=== WHAT YOU NEED TO DO ===
Pull out every line of the material below that contains the word "акриловой", and copy each of those lines in full.

=== LISTED ENTRIES ===
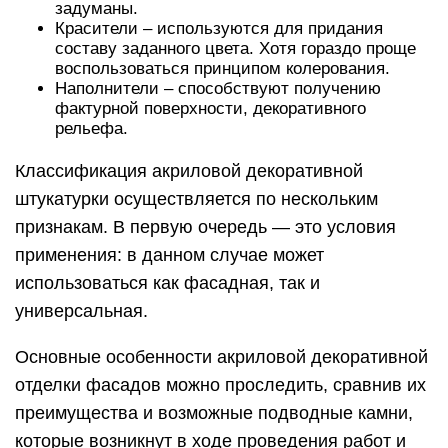
задуманы.
Красители – используются для придания
составу заданного цвета. Хотя гораздо проще
воспользоваться принципом колерования.
Наполнители – способствуют получению
фактурной поверхности, декоративного
рельефа.
Классификация акриловой декоративной
штукатурки осуществляется по нескольким
признакам. В первую очередь — это условия
применения: в данном случае может
использоваться как фасадная, так и
универсальная.
Основные особенности акриловой декоративной
отделки фасадов можно проследить, сравнив их
преимущества и возможные подводные камни,
которые возникнут в ходе проведения работ и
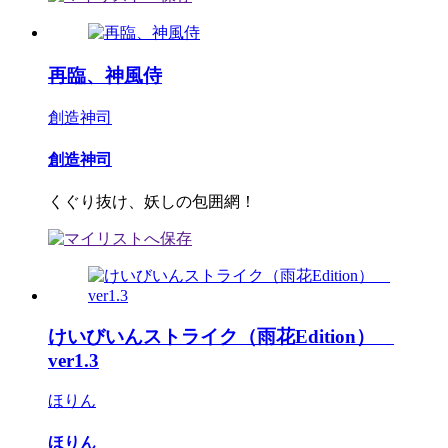
再臨、神風侍
創造神司
創造神司
くぐり抜け、妖しの包囲網！
けいびいんストライク（雨花Edition）
ver1.3
ほりん
ほりん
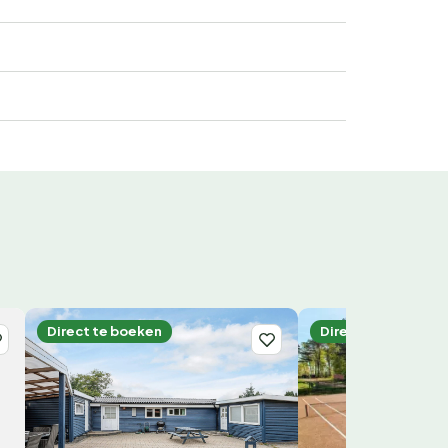
Direct te boeken
Direct te boeken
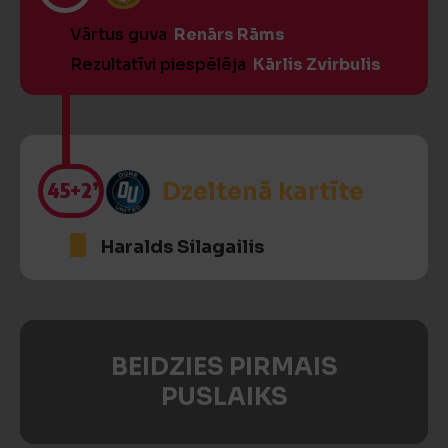
Vārtus guva
Renārs Rāms
Rezultatīvi piespēlēja
Kārlis Zvirbulis
45
+2’
Dzeltenā kartīte
Haralds Silagailis
BEIDZIES PIRMAIS
PUSLAIKS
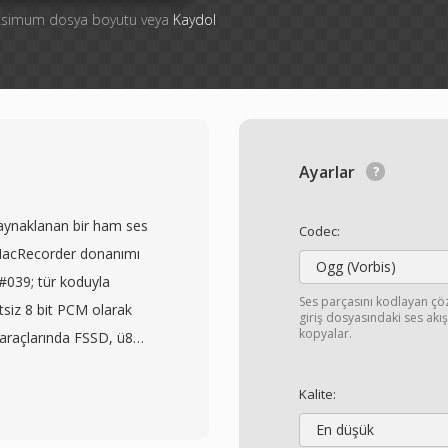
aksimum dosya boyutu veya
Kaydol
Ayarlar
aynaklanan bir ham ses
Codec:
 MacRecorder donanımı
Ogg (Vorbis)
&#039; tür koduyla
Ses parçasını kodlayan ç
etsiz 8 bit PCM olarak
giriş dosyasındaki ses ak
kopyalar.
araçlarında FSSD, ü8
dı olarak ele alınır —
viyesini temsil ettiği ve
Kalite:
ık genlik örneklerinin
En düşük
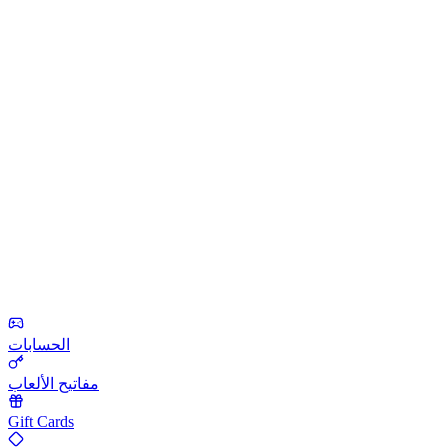
الحسابات
مفاتيح الألعاب
Gift Cards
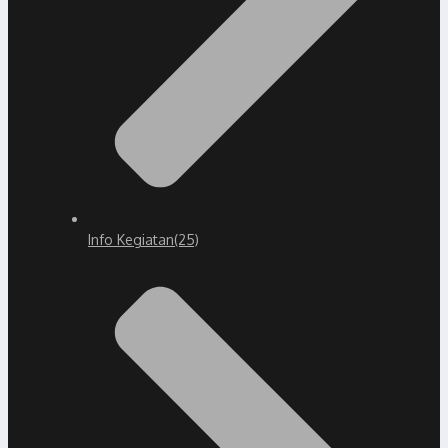
Info Kegiatan
(25)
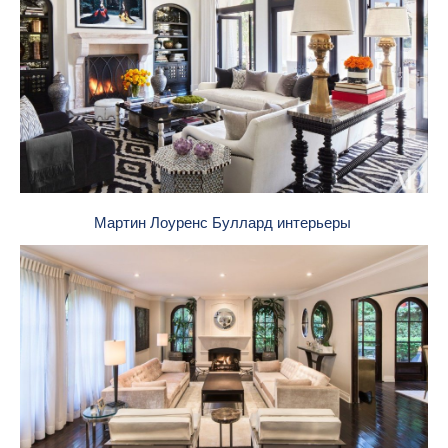
Мартин Лоуренс Буллард интерьеры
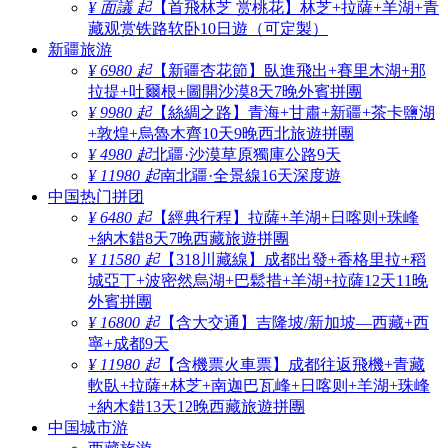
¥ 面議 起
【首飛林芝 赏桃花】林芝+拉薩+羊湖+青
藏观赏铁路软卧10日遊（可定製）
新疆旅游
¥ 6980 起
【新疆杏花節】臥進飛出+賽里木湖+那
拉提+吐爾根+圖開沙漠8天7晚外賓拼團
¥ 9980 起
【絲綢之路】青海+甘肅+新疆+茶卡鹽湖
+敦煌+烏魯木齊10天9晚西北旅遊拼團
¥ 4980 起
北疆·沙漠草原獨庫公路9天
¥ 11980 起
南北疆·全景線16天深度遊
中国热门拼团
¥ 6480 起
【經典行程】拉薩+羊湖+日喀则+珠峰
+納木錯8天7晚西藏旅遊拼團
¥ 11580 起
【318川藏線】成都出發+香格里拉+稻
城亞丁+波密然烏湖+巴鬆措+羊湖+拉薩12天11晚
外賓拼團
¥ 16800 起
【含大交通】吉隆坡/新加坡—西藏+西
寧+成都9天
¥ 11980 起
【含機票火車票】成都往返飛機+青藏
軟臥+拉薩+林芝+南迦巴瓦峰+日喀则+羊湖+珠峰
+納木錯13天12晚西藏旅遊拼團
中国城市游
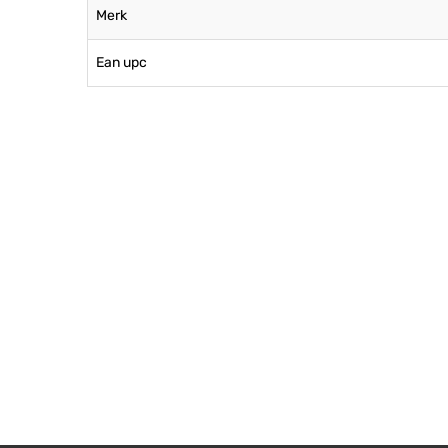
Merk
Ean upc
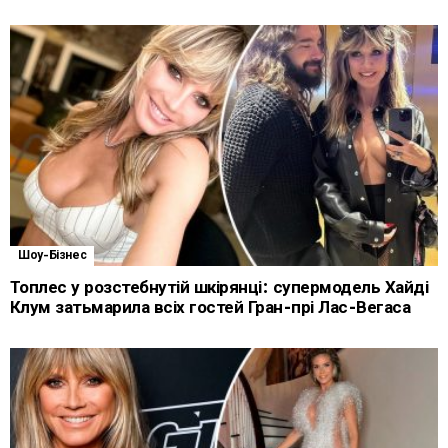
Шоу-Бізнес
Топлес у розстебнутій шкірянці: супермодель Хайді
Клум затьмарила всіх гостей Гран-прі Лас-Вегаса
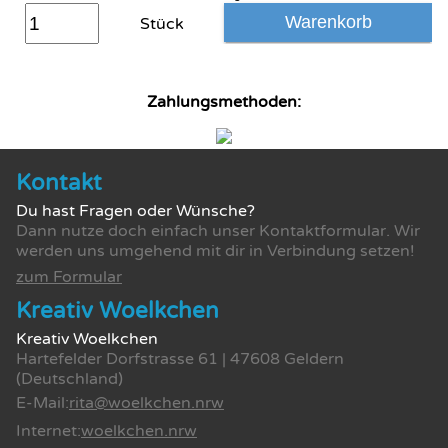
Warenkorb
Stück
Zahlungsmethoden:
Kontakt
Du hast Fragen oder Wünsche?
Dann nutze doch einfach unser Kontaktformular. Wir
werden uns umgehend mit dir in Verbindung setzen!
zum Formular
Kreativ Woelkchen
Kreativ Woelkchen
Hartefelder Dorfstrasse 61 | 47608 Geldern
(Deutschland)
E-Mail:
rita@woelkchen.nrw
Internet:
woelkchen.nrw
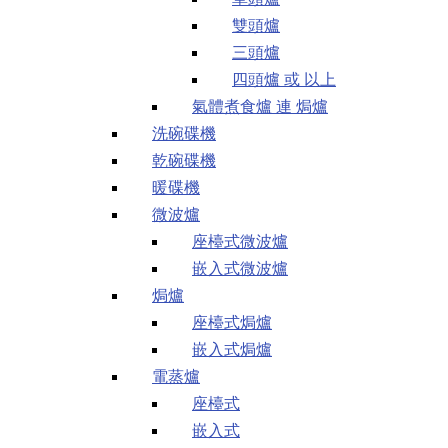
雙頭爐
三頭爐
四頭爐 或 以上
氣體煮食爐 連 焗爐
洗碗碟機
乾碗碟機
暖碟機
微波爐
座檯式微波爐
嵌入式微波爐
焗爐
座檯式焗爐
嵌入式焗爐
電蒸爐
座檯式
嵌入式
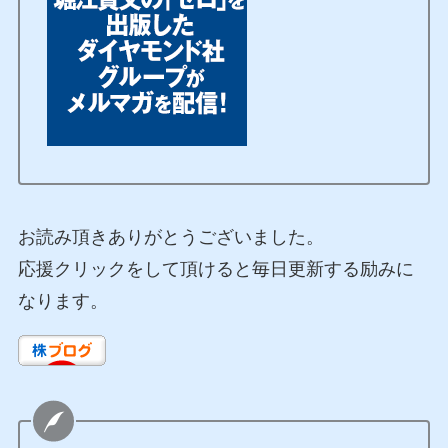
お読み頂きありがとうございました。
応援クリックをして頂けると毎日更新する励みに
なります。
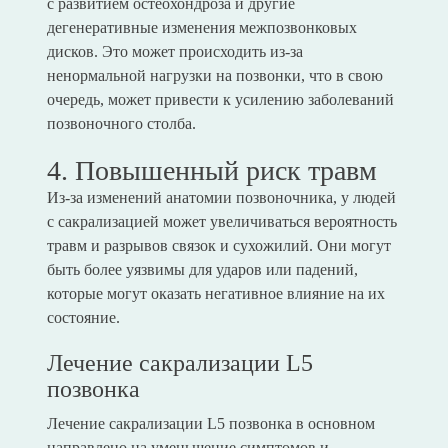
с развитием остеохондроза и другие
дегенеративные изменения межпозвонковых
дисков. Это может происходить из-за
ненормальной нагрузки на позвонки, что в свою
очередь, может привести к усилению заболеваний
позвоночного столба.
4. Повышенный риск травм
Из-за изменений анатомии позвоночника, у людей
с сакрализацией может увеличиваться вероятность
травм и разрывов связок и сухожилий. Они могут
быть более уязвимы для ударов или падений,
которые могут оказать негативное влияние на их
состояние.
Лечение сакрализации L5
позвонка
Лечение сакрализации L5 позвонка в основном
направлено на уменьшение симптомов и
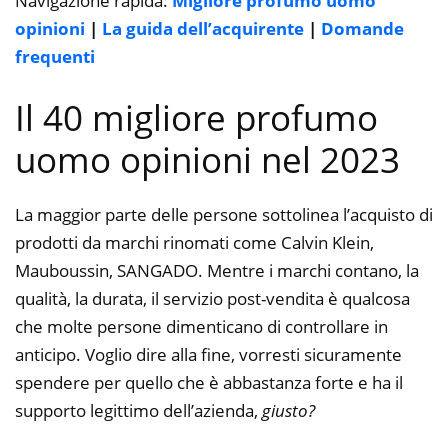
Navigazione rapida:
Migliore profumo uomo
opinioni
|
La guida dell’acquirente
|
Domande
frequenti
Il 40 migliore profumo
uomo opinioni nel 2023
La maggior parte delle persone sottolinea l’acquisto di
prodotti da marchi rinomati come Calvin Klein,
Mauboussin, SANGADO. Mentre i marchi contano, la
qualità, la durata, il servizio post-vendita è qualcosa
che molte persone dimenticano di controllare in
anticipo. Voglio dire alla fine, vorresti sicuramente
spendere per quello che è abbastanza forte e ha il
supporto legittimo dell’azienda,
giusto?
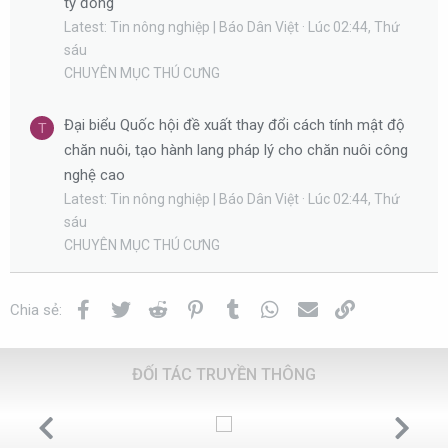
tỷ đồng
Latest: Tin nông nghiệp | Báo Dân Việt
Lúc 02:44, Thứ
sáu
CHUYÊN MỤC THÚ CƯNG
Đại biểu Quốc hội đề xuất thay đổi cách tính mật độ
T
chăn nuôi, tạo hành lang pháp lý cho chăn nuôi công
nghệ cao
Latest: Tin nông nghiệp | Báo Dân Việt
Lúc 02:44, Thứ
sáu
CHUYÊN MỤC THÚ CƯNG
Facebook
Twitter
Reddit
Pinterest
Tumblr
WhatsApp
Email
Link
Chia sẻ:
ĐỐI TÁC TRUYỀN THÔNG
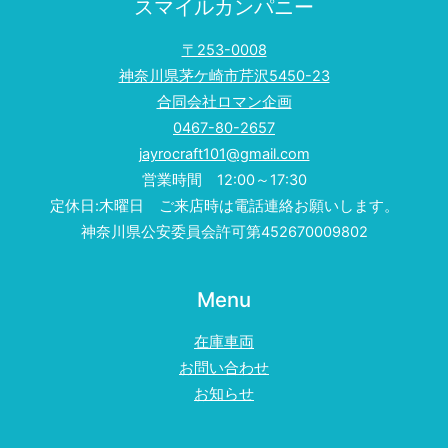
スマイルカンパニー
〒253-0008
神奈川県茅ケ崎市芹沢5450-23
合同会社ロマン企画
0467-80-2657
jayrocraft101@gmail.com
営業時間 12:00～17:30
定休日:木曜日 ご来店時は電話連絡お願いします。
神奈川県公安委員会許可第452670009802
Menu
在庫車両
お問い合わせ
お知らせ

=== TASK RESPONSE ===
Классификация акриловой декоративной
Основные особенности акриловой декоративной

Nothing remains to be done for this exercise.